Thermodynamic properties of five biofuel-relevant compounds at infinite dilution in water

In this work, thermodynamic behavior of five biomass-derived compounds, namely furfural, 2-methylfuran, 2,5-dimethylfuran, methyl vinyl ketone, and allyl alcohol, in highly dilute aqueous solutions has been experimentally investigated. Using the inert gas stripping technique, their air-water partition coefficients (Kaw) and limiting activity coefficients γ1∞ were measured at several temperatures in the range from (273 to 333) K. Except for the furans, infinite dilution partial molar excess enthalpies and volumes were further determined as functions of temperature from (288 to 318) K by tandem flow mixing calorimetry and vibrating-tube densimetry, which in turn allowed reliable derivation of respective heat capacities and expansivities. In addition, densities of all five pure liquids and viscosities of furfural and allyl alcohol were also measured in the range from (288 to 318) K. For each compound, the vapor-liquid equilibrium and (when measured) calorimetric data of this work together with some relevant data reported previously in the literature were simultaneously correlated by a three-parameter model equation providing adequate simultaneous description of all information involved.
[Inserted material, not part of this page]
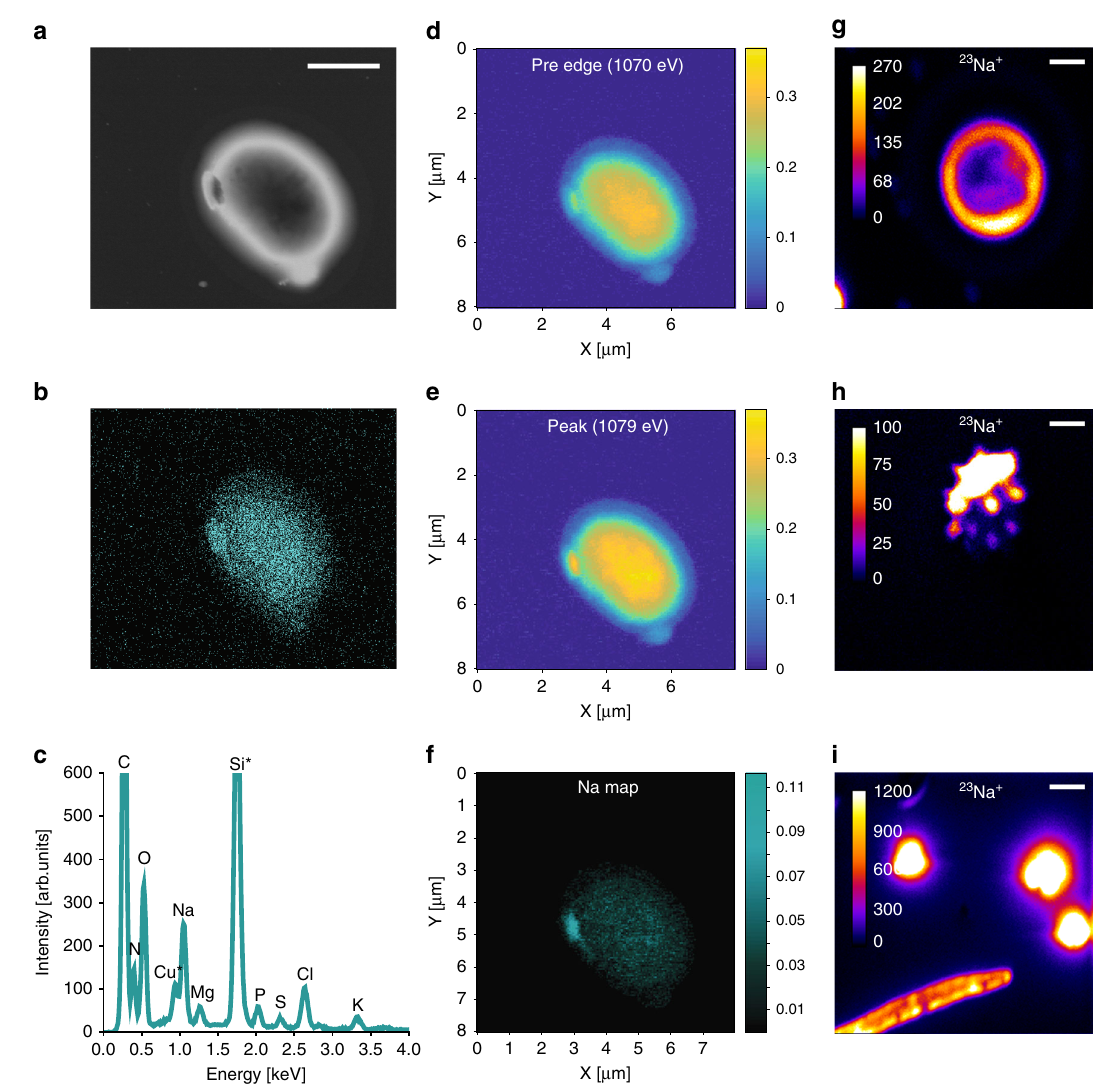
Fig. 2 Chemical imaging of Na-containing biological particles. a SEM image b elemental Na map and c EDX spectra of the biological particle. The Cu and Si in the EDX spectra are background peaks originating from the substrate and various instrument parts inside the SEM chamber. STXM images of the same biological particle: d pre edge (1070eV), e Na peak (1079 eV) and f Na optical density map. Color bars indicate optical density. g – i Representative NanoSIMS images of 23 Na + of selected biological particles showing various distributions of sodium within particles contours. Scale bars are 2 µ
As a result, recommended thermodynamically consistent temperature dependences of Kaw and γ1∞ of superior accuracy were thus established in the range from the melting point to the normal boiling point of water. The variation of Kaw and γ1∞ with temperature and solute molecular structure along with related energetic functions of dissolution and hydration of the examined compounds were overviewed and briefly discussed.